Family Sues American Airlines After Young Woman Died On Flight That Made No Emergency Landing

DALLAS, TX - SEPTEMBER 21, 2017:  An American Airlines Boeing 737 passenger jet taxis at the Dallas/Fort Worth International Airport, located roughly halfway between Dallas and Fort Worth, Texas. (Photo by Robert Alexander/Getty Images)

Family Sues American Airlines After Young Woman Died On Flight That Made No Emergency Landing

Brittany Oswell vomited and defecated on herself before her pulse stopped.

Published April 26th

The family of a 25-year-old South Carolina woman has filed a wrongful death lawsuit against American Airlines after she died aboard a flight that never attempted an emergency landing.

According to court records, Brittany Oswell and her husband, Cory, were on an American Airlines flight from Honolulu to Dallas when she became ill, reported WSFA.

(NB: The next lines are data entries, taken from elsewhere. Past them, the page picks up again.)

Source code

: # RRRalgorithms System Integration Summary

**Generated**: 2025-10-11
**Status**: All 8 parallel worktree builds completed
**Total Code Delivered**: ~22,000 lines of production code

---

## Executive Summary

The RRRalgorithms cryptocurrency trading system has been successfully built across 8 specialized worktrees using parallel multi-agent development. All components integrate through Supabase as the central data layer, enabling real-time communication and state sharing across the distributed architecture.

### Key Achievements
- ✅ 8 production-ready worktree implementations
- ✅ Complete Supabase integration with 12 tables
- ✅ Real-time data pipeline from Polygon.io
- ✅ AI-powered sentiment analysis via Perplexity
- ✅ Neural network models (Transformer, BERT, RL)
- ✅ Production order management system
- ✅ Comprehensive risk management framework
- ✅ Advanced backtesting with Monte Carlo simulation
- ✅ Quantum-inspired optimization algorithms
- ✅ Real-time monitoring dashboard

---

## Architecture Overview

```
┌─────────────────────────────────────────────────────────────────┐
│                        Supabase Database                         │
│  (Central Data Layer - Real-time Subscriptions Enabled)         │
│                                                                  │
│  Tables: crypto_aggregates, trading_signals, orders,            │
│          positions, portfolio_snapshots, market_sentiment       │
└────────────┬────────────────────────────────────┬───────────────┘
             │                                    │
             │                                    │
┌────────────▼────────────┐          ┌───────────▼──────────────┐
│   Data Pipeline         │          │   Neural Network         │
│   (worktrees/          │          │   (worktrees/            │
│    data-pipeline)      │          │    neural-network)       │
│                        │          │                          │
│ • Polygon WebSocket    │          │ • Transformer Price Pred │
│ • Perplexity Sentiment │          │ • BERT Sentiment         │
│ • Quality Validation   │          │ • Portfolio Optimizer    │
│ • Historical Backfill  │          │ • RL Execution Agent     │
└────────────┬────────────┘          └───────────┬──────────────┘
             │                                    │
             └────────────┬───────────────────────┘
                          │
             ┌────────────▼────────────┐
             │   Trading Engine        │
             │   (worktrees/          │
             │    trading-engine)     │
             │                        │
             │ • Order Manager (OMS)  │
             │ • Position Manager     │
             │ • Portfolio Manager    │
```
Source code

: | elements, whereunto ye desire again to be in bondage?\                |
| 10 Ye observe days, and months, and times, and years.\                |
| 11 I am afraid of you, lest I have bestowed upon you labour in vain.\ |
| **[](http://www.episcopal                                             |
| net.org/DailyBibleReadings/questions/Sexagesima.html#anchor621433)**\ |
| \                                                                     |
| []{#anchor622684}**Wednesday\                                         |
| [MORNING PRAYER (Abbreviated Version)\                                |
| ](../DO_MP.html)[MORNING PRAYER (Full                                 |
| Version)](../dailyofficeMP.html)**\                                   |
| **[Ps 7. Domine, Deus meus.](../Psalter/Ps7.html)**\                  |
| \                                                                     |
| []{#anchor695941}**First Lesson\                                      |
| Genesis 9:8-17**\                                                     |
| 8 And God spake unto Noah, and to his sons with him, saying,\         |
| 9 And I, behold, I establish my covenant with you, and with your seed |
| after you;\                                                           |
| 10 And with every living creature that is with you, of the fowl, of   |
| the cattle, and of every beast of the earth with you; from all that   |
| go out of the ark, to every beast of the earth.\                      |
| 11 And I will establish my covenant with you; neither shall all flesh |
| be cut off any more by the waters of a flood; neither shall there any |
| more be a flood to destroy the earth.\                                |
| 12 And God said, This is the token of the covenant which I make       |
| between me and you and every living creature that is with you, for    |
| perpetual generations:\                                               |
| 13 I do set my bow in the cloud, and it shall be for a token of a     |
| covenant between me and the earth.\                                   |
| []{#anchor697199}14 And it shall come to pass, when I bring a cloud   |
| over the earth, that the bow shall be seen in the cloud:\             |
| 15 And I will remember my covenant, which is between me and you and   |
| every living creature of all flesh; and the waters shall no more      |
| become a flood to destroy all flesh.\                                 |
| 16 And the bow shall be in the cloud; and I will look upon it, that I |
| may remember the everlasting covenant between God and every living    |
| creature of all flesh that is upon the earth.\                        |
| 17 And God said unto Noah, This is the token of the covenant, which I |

A few hours after their plane departed Hawaii, Brittany, who was a nurse, became dizzy, disoriented, began slurring her speech, and fainted.

After Brittany regained consciousness, a doctor who happened to be on the same flight said she was probably having a panic attack.

However, when the plane was flying over Albuquerque, NM, Brittany went to the lavatory, where she vomited and defecated all over herself. This caused the same doctor to instruct flight attendants to inform the captain that the plane needed to make an emergency landing at the closest airport, said the lawsuit.

Despite the doctor's alleged warning, the flight crew never made landing attempt and continued to Dallas, which was about 90 minutes away.

While the flight continued, Brittany stopped breathing and her pulse stopped.  She never regained consciousness and spent three days on life support at Baylor Medical Center.

On April 18, 2016, the doctor diagnosed Brittany with no brain activity, and she was taken off life support.

Her official cause of death was listed as acute massive pulmonary embolism and cardiogenic shock.

Now, her parents and husband are suing American Airlines for negligence for failing to divert the plane, which they believe resulted in Brittany’s death.   

They are seeking damages in an amount to be determined by a jury for severe emotional distress, anxiety, grief, and sorrow.

American Airlines issued the following statement to WSFA:

"We take the safety of our passengers very seriously and we are looking into the details of the complaint."